Perhaps more concerning than his own views was the fact that he was encouraging others to think the same. One assessment bluntly warned that Davies was “attempting to indoctrinate others… particularly disaffected young white men”.
Security Minister Ben Wallace said: “The government is determined to combat terrorism of all kinds. Our counter-terrorism and counter-extremism strategies, including Prevent, tackle the scourge of the far-right head on.
"Those who decide not to engage may be offered alternative forms of support, and if they pose any form of terrorist risk, that will, as always, be managed by the police.”
National Action didn’t give up after it was outlawed - it simply went underground. Last week, two members of the group were jailed for being members. Christopher Lythgoe, 32, from Warrington and Matthew Hankinson, 24, of Newton-le-Willows, Merseyside, were convicted at the Old Bailey.
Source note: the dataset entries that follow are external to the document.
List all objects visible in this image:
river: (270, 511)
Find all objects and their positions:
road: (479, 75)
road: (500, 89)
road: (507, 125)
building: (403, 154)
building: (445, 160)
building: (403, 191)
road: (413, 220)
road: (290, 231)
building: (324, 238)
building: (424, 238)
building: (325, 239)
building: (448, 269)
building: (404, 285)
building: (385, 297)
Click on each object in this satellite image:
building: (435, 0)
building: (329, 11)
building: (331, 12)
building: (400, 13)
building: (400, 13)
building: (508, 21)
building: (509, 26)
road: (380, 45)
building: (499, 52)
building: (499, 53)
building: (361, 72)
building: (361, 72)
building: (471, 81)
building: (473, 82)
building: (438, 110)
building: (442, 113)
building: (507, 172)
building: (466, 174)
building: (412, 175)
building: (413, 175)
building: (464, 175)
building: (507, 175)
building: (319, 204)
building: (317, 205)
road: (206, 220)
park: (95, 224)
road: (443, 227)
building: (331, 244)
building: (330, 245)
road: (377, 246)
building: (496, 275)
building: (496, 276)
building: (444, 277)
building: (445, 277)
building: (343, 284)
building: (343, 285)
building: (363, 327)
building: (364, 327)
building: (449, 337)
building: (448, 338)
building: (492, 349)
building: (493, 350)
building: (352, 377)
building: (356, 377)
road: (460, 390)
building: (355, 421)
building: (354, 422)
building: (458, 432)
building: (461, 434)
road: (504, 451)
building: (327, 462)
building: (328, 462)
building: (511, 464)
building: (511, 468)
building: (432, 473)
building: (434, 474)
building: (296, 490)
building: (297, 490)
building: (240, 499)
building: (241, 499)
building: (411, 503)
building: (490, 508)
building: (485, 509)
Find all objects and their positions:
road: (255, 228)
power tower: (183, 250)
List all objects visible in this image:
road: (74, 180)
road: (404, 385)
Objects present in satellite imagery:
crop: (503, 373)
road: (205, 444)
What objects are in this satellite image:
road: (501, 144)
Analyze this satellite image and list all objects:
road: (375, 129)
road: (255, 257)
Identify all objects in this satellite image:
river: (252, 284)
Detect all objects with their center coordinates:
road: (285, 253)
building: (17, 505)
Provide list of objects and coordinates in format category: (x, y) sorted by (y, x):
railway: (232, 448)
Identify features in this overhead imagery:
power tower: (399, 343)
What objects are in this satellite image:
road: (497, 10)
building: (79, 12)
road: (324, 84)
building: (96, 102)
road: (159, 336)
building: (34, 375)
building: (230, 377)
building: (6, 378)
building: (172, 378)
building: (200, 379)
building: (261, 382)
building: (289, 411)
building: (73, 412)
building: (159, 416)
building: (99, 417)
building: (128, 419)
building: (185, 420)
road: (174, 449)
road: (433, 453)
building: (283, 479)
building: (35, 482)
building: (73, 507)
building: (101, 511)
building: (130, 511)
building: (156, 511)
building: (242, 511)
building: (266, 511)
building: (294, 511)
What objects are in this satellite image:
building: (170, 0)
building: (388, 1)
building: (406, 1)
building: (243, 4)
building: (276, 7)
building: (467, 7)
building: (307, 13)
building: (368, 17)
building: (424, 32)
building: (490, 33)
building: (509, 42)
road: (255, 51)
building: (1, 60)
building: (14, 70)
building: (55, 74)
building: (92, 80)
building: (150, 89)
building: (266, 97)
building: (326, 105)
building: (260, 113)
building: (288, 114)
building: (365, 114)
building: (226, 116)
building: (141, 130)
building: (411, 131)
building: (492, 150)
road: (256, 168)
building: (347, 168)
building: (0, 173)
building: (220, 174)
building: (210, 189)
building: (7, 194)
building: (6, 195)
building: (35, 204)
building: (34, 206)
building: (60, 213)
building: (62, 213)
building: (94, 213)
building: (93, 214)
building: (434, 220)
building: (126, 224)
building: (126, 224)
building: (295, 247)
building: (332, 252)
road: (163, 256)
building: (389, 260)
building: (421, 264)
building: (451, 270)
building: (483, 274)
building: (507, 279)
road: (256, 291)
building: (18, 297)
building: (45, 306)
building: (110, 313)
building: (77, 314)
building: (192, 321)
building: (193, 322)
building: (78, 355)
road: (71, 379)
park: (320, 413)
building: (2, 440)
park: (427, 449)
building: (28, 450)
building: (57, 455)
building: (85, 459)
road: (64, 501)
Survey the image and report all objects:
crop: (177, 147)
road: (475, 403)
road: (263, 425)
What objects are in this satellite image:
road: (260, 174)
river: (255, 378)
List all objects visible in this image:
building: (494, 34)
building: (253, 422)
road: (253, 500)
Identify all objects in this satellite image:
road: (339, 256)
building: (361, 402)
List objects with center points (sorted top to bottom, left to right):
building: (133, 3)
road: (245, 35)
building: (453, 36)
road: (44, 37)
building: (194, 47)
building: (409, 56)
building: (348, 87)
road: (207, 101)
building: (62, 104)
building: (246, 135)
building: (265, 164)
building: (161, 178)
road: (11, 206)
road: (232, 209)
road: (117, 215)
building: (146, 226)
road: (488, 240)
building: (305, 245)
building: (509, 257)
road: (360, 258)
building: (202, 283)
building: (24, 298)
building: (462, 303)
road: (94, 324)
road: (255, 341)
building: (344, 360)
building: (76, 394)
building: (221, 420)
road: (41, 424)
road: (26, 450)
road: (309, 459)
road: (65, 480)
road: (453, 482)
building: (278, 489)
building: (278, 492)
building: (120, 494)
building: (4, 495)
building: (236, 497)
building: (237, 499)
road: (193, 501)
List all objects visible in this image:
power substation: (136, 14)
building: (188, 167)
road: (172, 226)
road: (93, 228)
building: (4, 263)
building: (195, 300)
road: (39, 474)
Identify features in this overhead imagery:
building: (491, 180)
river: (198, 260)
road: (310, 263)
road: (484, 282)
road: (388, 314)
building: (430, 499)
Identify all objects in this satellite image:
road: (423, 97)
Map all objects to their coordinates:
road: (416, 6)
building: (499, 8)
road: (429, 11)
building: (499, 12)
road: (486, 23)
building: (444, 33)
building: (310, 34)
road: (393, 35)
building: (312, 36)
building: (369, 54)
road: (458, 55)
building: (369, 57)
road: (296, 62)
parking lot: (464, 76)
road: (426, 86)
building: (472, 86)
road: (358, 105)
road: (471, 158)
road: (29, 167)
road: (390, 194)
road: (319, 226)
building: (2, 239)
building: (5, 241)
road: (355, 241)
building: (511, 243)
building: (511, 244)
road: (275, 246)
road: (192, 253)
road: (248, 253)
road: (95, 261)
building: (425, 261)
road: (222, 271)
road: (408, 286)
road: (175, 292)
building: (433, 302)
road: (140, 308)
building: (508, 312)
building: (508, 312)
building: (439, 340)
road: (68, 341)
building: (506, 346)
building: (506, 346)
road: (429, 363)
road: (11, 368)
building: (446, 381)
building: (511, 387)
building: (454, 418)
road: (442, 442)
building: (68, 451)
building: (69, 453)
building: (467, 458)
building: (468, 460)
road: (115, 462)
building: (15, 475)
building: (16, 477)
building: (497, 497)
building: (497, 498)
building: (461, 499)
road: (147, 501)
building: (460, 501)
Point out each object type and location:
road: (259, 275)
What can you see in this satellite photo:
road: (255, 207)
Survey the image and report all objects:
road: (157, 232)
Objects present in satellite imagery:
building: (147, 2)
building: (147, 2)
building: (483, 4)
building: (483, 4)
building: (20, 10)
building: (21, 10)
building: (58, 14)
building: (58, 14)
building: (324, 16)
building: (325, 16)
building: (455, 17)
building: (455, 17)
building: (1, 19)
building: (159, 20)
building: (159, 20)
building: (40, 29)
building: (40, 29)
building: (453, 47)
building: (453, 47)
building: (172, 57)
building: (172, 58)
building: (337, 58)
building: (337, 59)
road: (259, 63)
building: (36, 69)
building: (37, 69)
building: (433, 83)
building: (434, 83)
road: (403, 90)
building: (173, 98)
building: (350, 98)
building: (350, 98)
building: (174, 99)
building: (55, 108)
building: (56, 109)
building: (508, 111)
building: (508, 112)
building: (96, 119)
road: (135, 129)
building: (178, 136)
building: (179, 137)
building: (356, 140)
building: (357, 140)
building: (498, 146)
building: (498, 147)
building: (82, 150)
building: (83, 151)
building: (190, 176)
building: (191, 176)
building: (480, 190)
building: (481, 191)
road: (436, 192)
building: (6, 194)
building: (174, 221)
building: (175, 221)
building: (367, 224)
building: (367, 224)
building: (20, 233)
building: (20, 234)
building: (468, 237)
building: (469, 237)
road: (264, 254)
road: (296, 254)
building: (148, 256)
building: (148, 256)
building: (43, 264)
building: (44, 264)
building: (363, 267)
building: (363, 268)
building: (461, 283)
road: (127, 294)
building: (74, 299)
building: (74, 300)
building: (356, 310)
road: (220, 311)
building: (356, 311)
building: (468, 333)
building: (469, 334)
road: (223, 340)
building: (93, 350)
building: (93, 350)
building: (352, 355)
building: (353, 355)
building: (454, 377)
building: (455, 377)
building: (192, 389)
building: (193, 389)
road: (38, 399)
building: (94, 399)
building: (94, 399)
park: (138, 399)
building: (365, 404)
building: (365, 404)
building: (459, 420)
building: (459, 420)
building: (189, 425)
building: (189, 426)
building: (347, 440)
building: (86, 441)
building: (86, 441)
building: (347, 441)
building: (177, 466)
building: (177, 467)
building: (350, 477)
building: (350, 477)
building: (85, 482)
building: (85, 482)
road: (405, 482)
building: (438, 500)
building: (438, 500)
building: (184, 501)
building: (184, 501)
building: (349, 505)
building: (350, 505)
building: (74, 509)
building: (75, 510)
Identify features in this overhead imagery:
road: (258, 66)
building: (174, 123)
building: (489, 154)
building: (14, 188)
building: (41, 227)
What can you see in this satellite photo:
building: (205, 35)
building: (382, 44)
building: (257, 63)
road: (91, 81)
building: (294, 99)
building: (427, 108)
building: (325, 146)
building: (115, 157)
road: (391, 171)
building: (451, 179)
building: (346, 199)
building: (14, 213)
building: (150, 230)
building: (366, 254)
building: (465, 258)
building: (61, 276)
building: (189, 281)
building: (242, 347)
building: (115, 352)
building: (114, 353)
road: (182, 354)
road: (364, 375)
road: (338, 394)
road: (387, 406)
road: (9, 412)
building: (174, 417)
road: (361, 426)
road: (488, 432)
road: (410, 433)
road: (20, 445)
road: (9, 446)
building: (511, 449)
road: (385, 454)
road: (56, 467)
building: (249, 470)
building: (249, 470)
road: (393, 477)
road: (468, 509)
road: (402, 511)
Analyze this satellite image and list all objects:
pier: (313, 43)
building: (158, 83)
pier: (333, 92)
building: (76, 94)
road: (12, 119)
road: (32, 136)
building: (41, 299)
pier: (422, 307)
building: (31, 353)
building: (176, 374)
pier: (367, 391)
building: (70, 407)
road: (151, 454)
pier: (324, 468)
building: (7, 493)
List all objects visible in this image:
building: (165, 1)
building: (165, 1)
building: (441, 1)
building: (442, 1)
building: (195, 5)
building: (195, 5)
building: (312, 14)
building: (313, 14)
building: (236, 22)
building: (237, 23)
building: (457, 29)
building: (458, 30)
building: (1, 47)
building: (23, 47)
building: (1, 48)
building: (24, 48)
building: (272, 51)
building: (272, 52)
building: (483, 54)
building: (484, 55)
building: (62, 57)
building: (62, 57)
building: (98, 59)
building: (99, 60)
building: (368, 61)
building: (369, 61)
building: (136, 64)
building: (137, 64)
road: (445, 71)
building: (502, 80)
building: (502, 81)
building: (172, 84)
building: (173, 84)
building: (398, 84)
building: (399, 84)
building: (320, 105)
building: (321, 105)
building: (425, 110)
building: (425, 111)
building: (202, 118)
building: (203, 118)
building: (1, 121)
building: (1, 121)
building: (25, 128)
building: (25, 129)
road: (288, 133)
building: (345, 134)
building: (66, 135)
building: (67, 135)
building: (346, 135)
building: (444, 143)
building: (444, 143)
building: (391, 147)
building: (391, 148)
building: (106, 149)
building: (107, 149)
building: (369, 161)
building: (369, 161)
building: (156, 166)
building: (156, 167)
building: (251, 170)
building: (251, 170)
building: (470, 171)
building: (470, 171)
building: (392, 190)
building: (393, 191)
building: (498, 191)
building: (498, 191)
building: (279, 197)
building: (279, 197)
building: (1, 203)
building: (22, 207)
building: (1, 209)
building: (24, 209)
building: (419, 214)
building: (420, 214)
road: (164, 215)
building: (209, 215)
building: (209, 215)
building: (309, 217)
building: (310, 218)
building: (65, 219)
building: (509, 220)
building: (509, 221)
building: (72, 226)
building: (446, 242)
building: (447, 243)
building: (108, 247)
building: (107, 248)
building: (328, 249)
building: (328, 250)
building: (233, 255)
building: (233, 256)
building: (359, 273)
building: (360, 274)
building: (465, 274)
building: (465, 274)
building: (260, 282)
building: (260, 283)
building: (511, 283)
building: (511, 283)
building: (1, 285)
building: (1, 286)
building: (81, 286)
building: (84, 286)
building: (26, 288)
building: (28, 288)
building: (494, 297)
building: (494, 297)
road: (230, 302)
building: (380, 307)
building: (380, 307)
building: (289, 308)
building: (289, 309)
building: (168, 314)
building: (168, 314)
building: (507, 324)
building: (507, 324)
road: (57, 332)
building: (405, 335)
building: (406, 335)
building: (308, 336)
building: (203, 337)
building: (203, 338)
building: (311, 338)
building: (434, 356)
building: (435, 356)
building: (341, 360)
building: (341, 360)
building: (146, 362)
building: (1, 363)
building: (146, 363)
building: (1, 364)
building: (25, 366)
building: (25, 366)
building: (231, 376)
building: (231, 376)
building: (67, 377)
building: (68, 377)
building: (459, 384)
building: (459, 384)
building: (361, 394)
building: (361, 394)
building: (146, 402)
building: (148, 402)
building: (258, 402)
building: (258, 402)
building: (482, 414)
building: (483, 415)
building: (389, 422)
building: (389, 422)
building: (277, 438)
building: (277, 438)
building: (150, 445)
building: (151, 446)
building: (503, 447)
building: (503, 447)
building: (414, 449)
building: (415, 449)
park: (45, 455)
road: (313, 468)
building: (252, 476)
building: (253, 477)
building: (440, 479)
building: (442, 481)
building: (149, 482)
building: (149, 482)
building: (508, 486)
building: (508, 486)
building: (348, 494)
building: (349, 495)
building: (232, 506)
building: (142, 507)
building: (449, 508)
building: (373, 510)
Another man, Jack Renshaw, 23, from Lancashire earlier admitted preparing an act of terrorism after buying a machete to murder Rosie Cooper, the Labour MP.
Followers of the organisation have splintered off into at least seven other organisations, according to evidence gathered by ITV News, including one white supremacist organisation masquerading as ‘a church’.
We first revealed last year that National Action members were using aliases, including ‘Scottish Dawn’, to overcome a ban. But the group is now being linked to a fast-growing organisation called System Resistance Network, which appears to have a growing following in south Wales. Its initials, SRN, were graffitied onto the walls of a school in Newport following an arson attack in May.